Shef was making a tour of their makeshift camp, with Hund. The two dead reindeer had vanished within a few hours as the starving men and women first built a fire, then eagerly began to toast strips of the fresh meat over it. Then they recovered themselves enough to heat stones, place them in their wooden pans and start more of the meat stewing its way towards tenderness. In the beginning they had been devouring the meat all but raw. Shef remembered the first rush of intoxication, almost like the effect of the winter wine, as he gulped down the first slice of fresh liver.
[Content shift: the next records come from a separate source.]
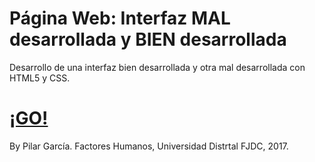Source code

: # Página Web: Interfaz MAL desarrollada y BIEN desarrollada

Desarrollo de una interfaz bien desarrollada y otra mal desarrollada con HTML5 y CSS.

<h1><a href="https://pilargarcialugo.github.io/right-vs-wrong-gui-web-page/" target="_blank">¡GO!</a></h1>

By Pilar García.
Factores Humanos, Universidad Distrtal FJDC, 2017.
But then, he reflected, not only had he been dreaming of thick bread and butter the day before, he had begun to wonder why he had not taken the chance of rotten shark while it was on offer.

“How do you think the people are?” asked Shef.

“It is surprising how quickly they recover,” Hund said. “A day and a half ago I was afraid for Udd. He has little strength. I thought we might lose him the way we lost Godsibb, just too weak for a cold night. Now, with three heavy meals inside him, and a night spent by a good fire, he is fit for another few days’ travel. One thing I worry about, though. Some of the men are showing old cuts that are opening again—cuts that had healed years before.”